-- Exercise brief --
Go through the data and copy every line exactly, but not the images.

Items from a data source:
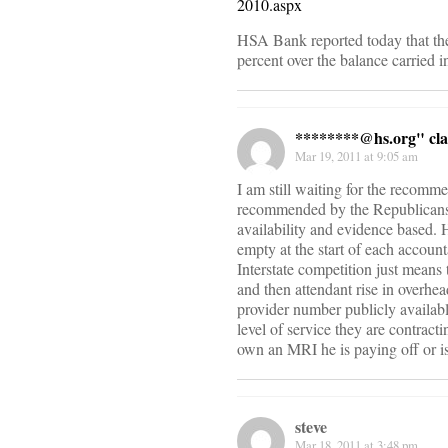
2010.aspx
HSA Bank reported today that th
percent over the balance carried i
********@
hs.org" cl
Mar 19, 2011 at 9:05 am
I am still waiting for the recomm
recommended by the Republicans to
availability and evidence based. 
empty at the start of each accoun
Interstate competition just means
and then attendant rise in overhea
provider number publicly availabl
level of service they are contract
own an MRI he is paying off or is
steve
Mar 18, 2011 at 3:48 pm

-- Response below --
2010.aspx
HSA Bank reported today that th
percent over the balance carried i
********@
hs.org" cl
Mar 19, 2011 at 9:05 am
I am still waiting for the recomm
recommended by the Republicans to
availability and evidence based. 
empty at the start of each accoun
Interstate competition just means
and then attendant rise in overhea
provider number publicly availabl
level of service they are contract
own an MRI he is paying off or is
steve
Mar 18, 2011 at 3:48 pm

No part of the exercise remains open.